Paris: The Memoir(91)



Days and weeks went by. I couldn’t stop crying. Losing Diamond Baby on top of the agonizing baby situation—it was too much. It was like losing my daughter, sister, and best friend all at once. DB was my everything. My arms and my heart and everything inside me ached with loss.

I had to suck it up and go to Milan Fashion Week. I was supposed to close the Versace show and DJ a party after. Donatella Versace is a dear friend. I couldn’t leave her hanging at the last minute.

“I’ll be okay,” I told Carter. “I can work.”

I can always work. I can always walk. Sometimes it’s the only thing I know how to do: put one foot in front of the other. So, I went to Milan. Nicky went with me, and I was grateful to have her there. She knew how much I loved Diamond Baby and assumed that’s why I was having such a hard time. I kept my magic sunglasses on during the fitting: a pink metallic mini with a shimmery bridal veil. This dress was a celebration of love in a show that was all about the bright future. Wearing my runway shoes, I went to rehearsal and followed the director around a runway that seemed to go on for eight miles. He never stopped talking, so it was okay that I didn’t say anything.

“Good turn, okay? You want to mark it. The beat is pretty hot. Straight into the camera.” He pointed to his eyes and then forward to where the camera would be. “Walking here. Staying center. Shoulders back, chin down, okay?”

I nodded and said, “Okay.”

Emily Ratajkowski came and kissed me on both cheeks.

“Hello, gorgeous,” I said.

“This is so exciting,” said Emily. “I’m so happy to see you.”

“You, too,” I said. “The baby is beautiful.”

“Thank you. He’s here!” She lit up—literally lit up—at the mention of him. I was glad for my sunglasses.

I’d been giving it a lot of thought. Having my baby with me at work, on the road, backstage at Fashion Week. That’s the world we live in now, and it’s a potentially beautiful world if you can step over the intrusive thoughts. If you can hope. And keep walking.

If all goes well, by the time you read this, Carter and I will have a baby boy. We plan to name him Phoenix, a name that I decided on years ago when I was searching cities, countries, and states on a map, looking for something to go with Paris and London. Phoenix has a few good pop culture reference points, but more important, it’s the bird that flames out and then rises from the ashes to fly again. I want my son to grow up knowing that disaster and triumph go around and come around throughout our lives and that this should give us great hope for the future, even when the past is painful and the present seems to have fallen to shit. It’s weird how two ideas that are so different—so completely opposite—can coexist like that, but they do.

Freedom and suffering.

Joy and sorrow.

Love and loss.

Shoulders back, chin down, staying center, I waited in the darkness until it was my turn to step into the light.

That director didn’t lie. The beat was pretty hot.





Afterword

I wrote this book in an effort to understand my place in a watershed moment: the technology renaissance, the age of influencers. There wasn’t room in this book for all the stories I wanted to tell, so I focused on key aspects of my life that led to my advocacy work: how my power was taken away from me and how I took it back.

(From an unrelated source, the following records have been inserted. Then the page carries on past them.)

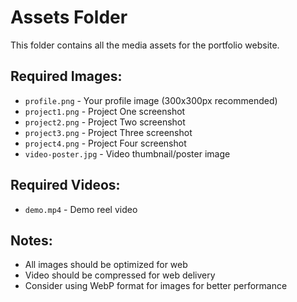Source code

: # Assets Folder

This folder contains all the media assets for the portfolio website.

## Required Images:
- `profile.png` - Your profile image (300x300px recommended)
- `project1.png` - Project One screenshot
- `project2.png` - Project Two screenshot  
- `project3.png` - Project Three screenshot
- `project4.png` - Project Four screenshot
- `video-poster.jpg` - Video thumbnail/poster image

## Required Videos:
- `demo.mp4` - Demo reel video

## Notes:
- All images should be optimized for web
- Video should be compressed for web delivery
- Consider using WebP format for images for better performance
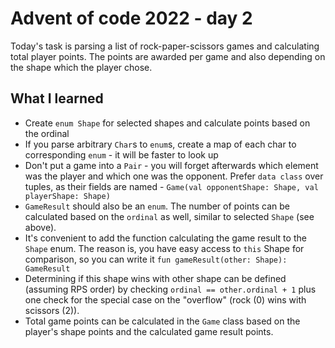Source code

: # Advent of code 2022 - day 2

Today's task is parsing a list of rock-paper-scissors games and calculating total player points. The points are awarded
per game and also depending on the shape which the player chose.

## What I learned

* Create `enum Shape` for selected shapes and calculate points based on the ordinal
* If you parse arbitrary `Char`s to `enum`s, create a map of each char to corresponding `enum` - it will be faster to
  look up
* Don't put a game into a `Pair` - you will forget afterwards which element was the player and which one was the
  opponent. Prefer `data class` over tuples, as their fields are
  named - `Game(val opponentShape: Shape, val playerShape: Shape)`
* `GameResult` should also be an `enum`. The number of points can be calculated based on the `ordinal` as well, similar
  to selected `Shape` (see above).
* It's convenient to add the function calculating the game result to the `Shape` enum. The reason is, you have easy
  access to `this` Shape for comparison, so you can write it `fun gameResult(other: Shape): GameResult`
* Determining if this shape wins with other shape can be defined (assuming RPS order) by
  checking `ordinal == other.ordinal + 1` plus one check for the special case on the "overflow" (rock (0) wins with
  scissors (2)).
* Total game points can be calculated in the `Game` class based on the player's shape points and the calculated game
  result points.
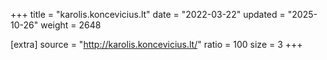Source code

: +++
title = "karolis.koncevicius.lt"
date = "2022-03-22"
updated = "2025-10-26"
weight = 2648

[extra]
source = "http://karolis.koncevicius.lt/"
ratio = 100
size = 3
+++
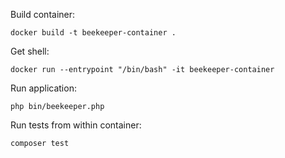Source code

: Build container:

`docker build -t beekeeper-container .`

Get shell:

`docker run --entrypoint "/bin/bash" -it beekeeper-container`

Run application:

`php bin/beekeeper.php`

Run tests from within container:

`composer test`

I set out to create the truest possible representation of the life I’ve lived and the motivating factors that steered my course. The best and hardest thing for any of us to do is be honest, and I’ve tried to do that here. I hope you’ll accept me as I am, but if you can’t, I understand. Ultimately, I hope my story made you laugh and think and prompted you to love yourself a little more than you did at the start.

In telling my story, I’ve tried to be careful not to tell my version of the stories that don’t belong to me. Not everyone who’s important to me shows up as a character in this book. In addition to being Conrad Hilton’s great-grandsons, Conrad and Barron grew up being Paris Hilton’s brothers, but they both have their own stories. Fame is famous for inflicting collateral damage, and my little brothers were in that blast radius from the time they were small children.

Nicky has lived an extraordinary life in which I’m just a supporting player. I hope she and Mom will write their own memoirs someday, because intelligent, funny, hardworking, compassionate women rock this world, and sometimes their true stories get lost in the fog of toxic Real Housewives melodrama. My dad isn’t the memoir type, but he could totally do a Be My Guest–type business book.

Conrad Hilton ended Be My Guest with a bulleted list of long-winded advice for entrepreneurs. Maybe someday I’ll write another book on that subject, but for now, I’ll just say:

Follow your curiosity. It’s calling you toward your true purpose.

Don’t waste energy living a life someone else designed for you. Life is one per customer. Let them do theirs. You do yours.

Accept the necessity of endless reinvention. Staying the same is (a) boring and (b) impossible.

There’s no substitute for hard work. Keep killing it and something will happen. Probably not what you expected, but something.

Know the star you are. And see yourself as part of a galaxy.

Celebrate the positives, recognize value in the negatives, and be grateful for both because it all makes you who you are.